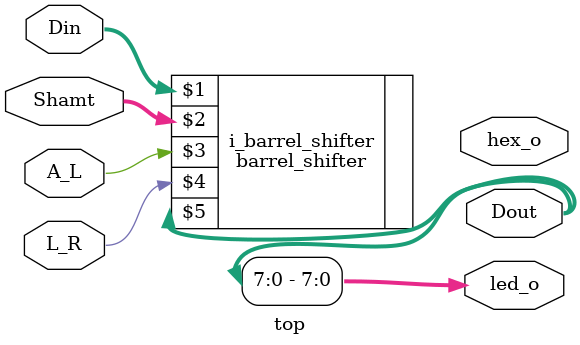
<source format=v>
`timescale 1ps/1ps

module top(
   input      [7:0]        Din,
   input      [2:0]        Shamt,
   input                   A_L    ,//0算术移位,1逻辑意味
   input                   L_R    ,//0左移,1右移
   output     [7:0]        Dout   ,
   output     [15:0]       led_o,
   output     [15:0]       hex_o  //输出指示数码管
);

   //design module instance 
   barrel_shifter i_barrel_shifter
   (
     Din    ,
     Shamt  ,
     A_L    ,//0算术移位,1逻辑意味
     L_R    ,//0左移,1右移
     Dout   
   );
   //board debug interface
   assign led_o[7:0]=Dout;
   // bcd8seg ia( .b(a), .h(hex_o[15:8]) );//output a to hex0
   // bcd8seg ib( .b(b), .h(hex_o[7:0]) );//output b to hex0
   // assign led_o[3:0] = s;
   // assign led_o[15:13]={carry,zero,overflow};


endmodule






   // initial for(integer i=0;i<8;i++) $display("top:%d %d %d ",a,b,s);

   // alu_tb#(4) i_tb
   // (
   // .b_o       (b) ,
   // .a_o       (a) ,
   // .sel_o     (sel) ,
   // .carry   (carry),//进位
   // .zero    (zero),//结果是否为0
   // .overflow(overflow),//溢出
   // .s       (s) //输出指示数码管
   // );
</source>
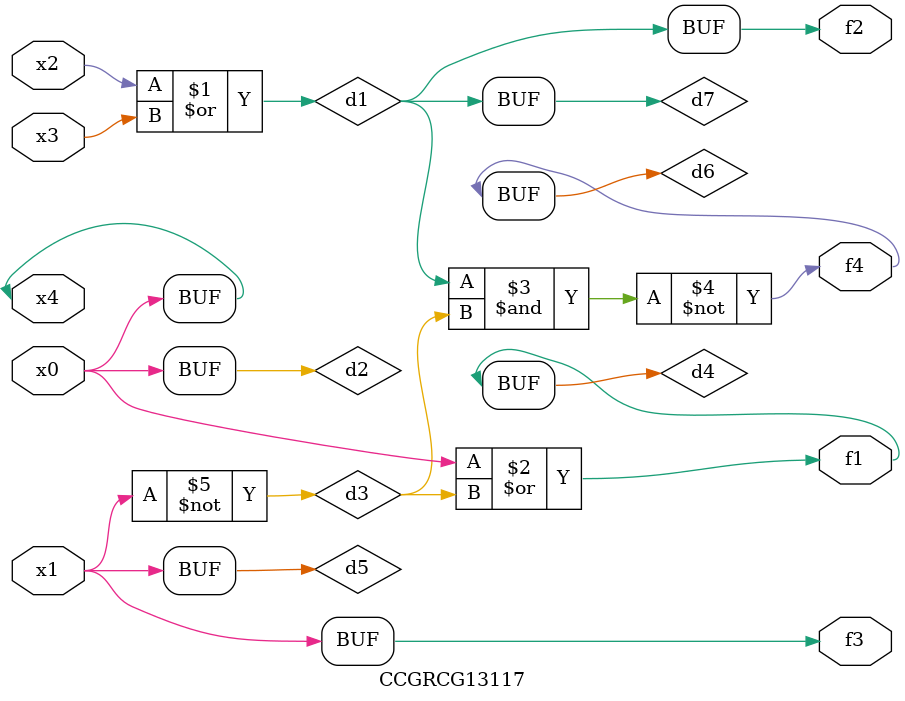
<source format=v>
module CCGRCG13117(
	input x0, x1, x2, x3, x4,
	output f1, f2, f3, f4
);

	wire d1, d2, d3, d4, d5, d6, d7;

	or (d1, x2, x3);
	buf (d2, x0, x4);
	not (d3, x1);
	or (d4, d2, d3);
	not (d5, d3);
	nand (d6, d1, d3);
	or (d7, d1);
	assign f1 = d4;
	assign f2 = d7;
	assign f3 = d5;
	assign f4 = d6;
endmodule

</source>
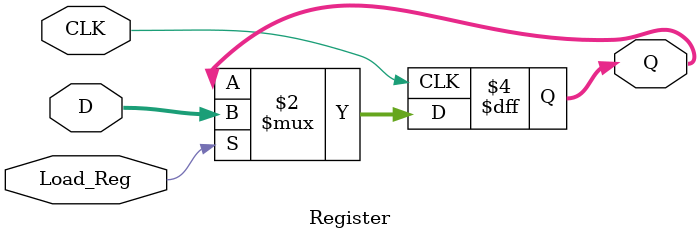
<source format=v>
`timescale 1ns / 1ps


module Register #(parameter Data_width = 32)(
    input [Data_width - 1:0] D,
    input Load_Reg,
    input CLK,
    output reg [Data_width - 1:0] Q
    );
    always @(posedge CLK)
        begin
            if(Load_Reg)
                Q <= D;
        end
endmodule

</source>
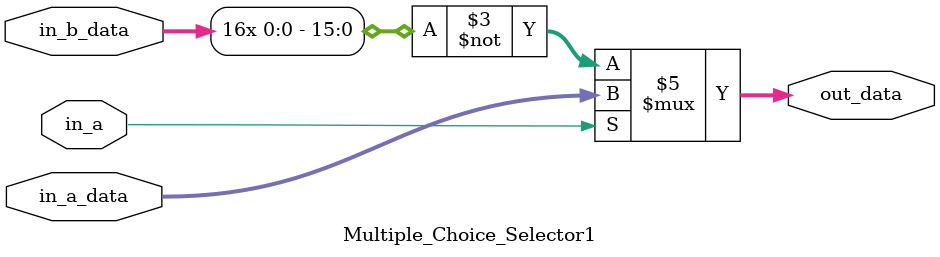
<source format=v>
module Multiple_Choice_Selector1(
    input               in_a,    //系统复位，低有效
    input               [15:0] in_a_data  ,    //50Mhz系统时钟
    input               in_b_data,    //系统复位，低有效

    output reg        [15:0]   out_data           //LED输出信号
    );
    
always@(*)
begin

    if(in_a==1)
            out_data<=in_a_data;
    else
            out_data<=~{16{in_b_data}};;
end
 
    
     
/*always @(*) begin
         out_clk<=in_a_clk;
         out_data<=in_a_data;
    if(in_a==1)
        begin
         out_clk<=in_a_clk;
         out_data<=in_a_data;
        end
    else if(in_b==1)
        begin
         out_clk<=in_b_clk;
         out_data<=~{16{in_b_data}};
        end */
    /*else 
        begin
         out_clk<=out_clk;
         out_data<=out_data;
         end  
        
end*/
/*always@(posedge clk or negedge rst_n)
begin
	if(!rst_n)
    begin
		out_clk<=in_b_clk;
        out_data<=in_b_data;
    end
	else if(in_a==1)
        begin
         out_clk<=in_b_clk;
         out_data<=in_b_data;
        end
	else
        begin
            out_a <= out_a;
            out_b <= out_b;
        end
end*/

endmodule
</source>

*Action item:*
Each line above with the string "else" should be reported in full.

*Answer space:*
    else
    else if(in_b==1)
    /*else 
	else if(in_a==1)
	else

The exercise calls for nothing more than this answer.